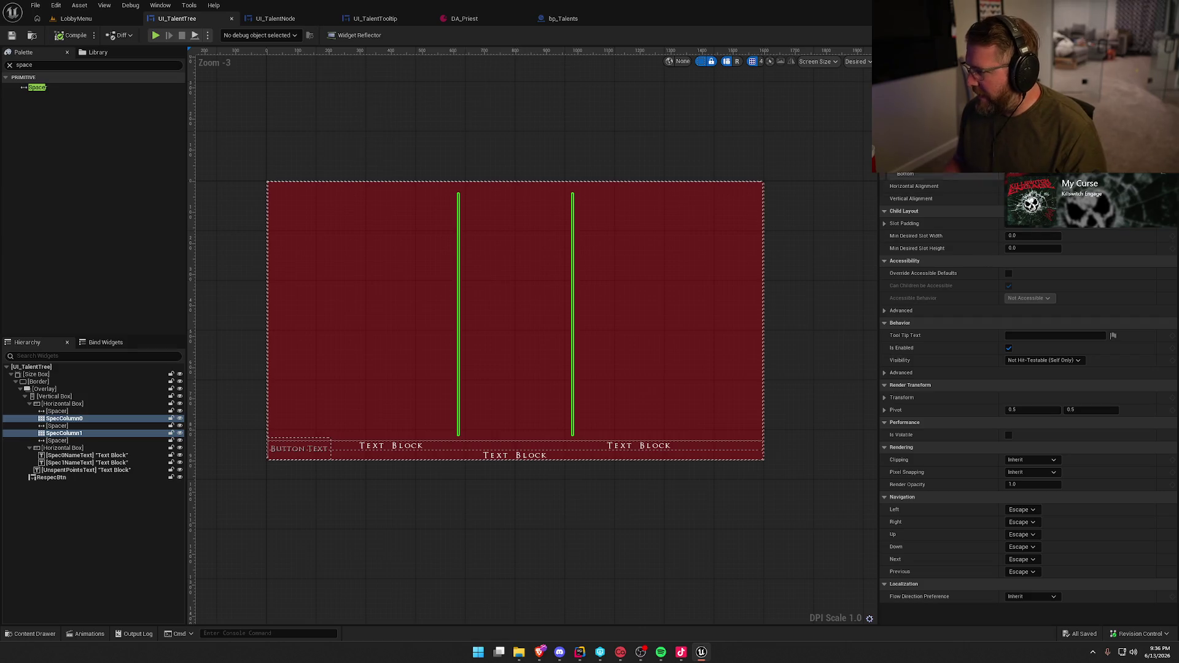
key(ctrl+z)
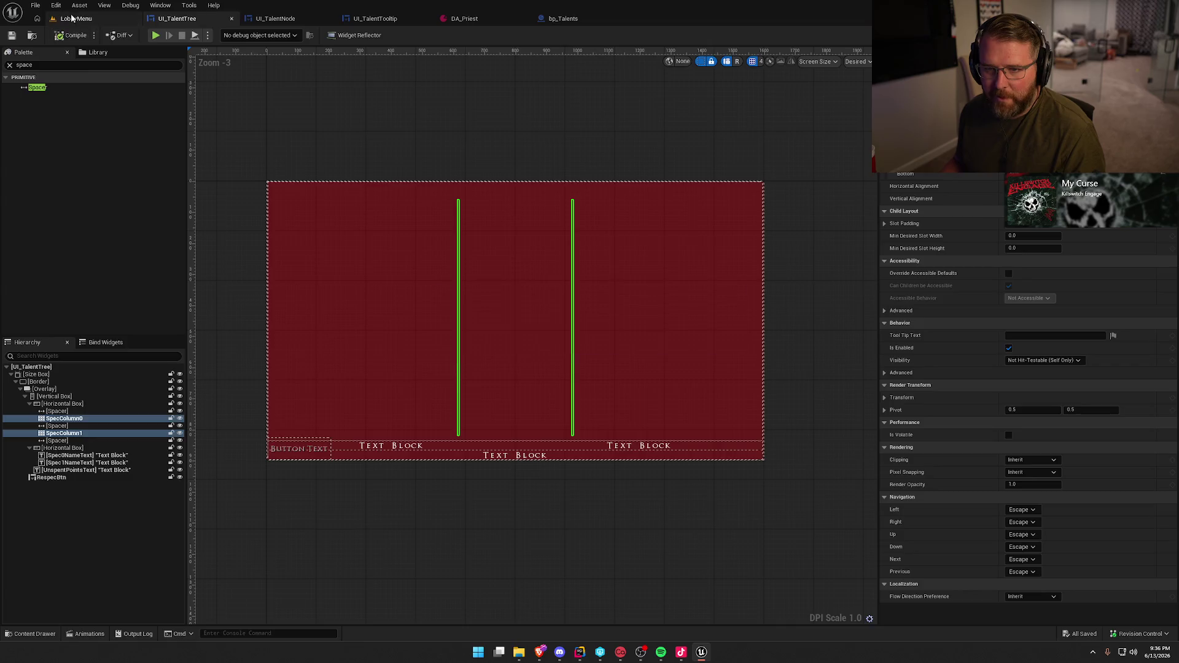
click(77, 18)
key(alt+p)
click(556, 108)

==

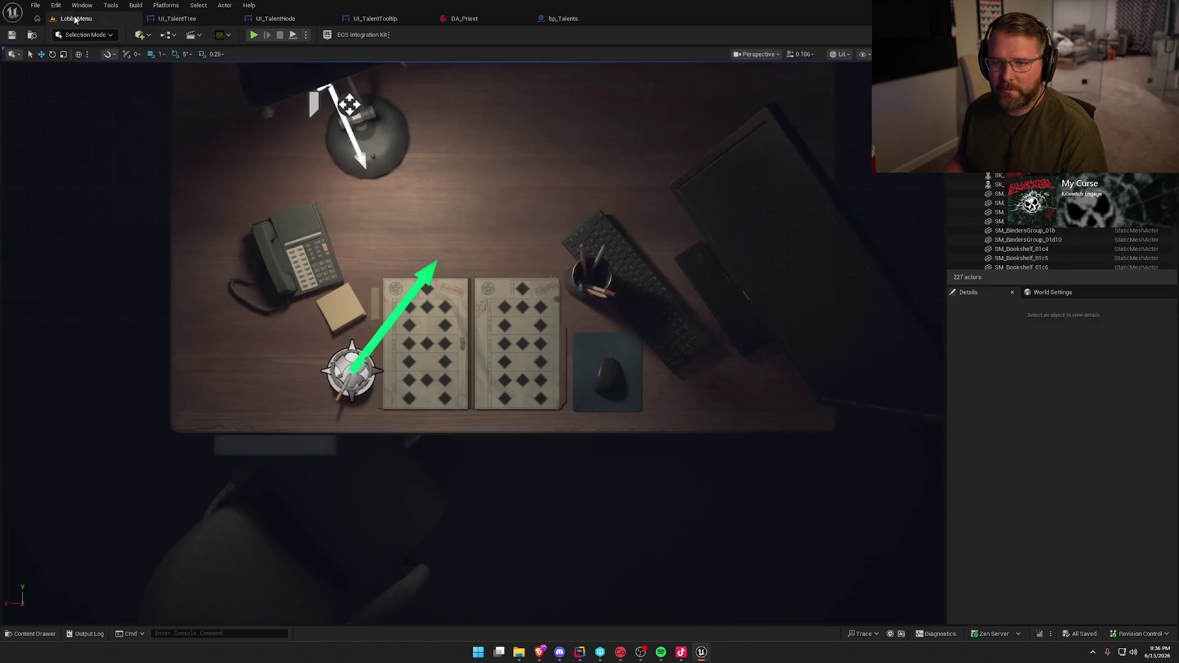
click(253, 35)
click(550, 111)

**Work instruction**:
Within the records above, each line containing "click" is to be returned.

**Solution to the problem**:
click(77, 18)
click(556, 108)
click(253, 35)
click(550, 111)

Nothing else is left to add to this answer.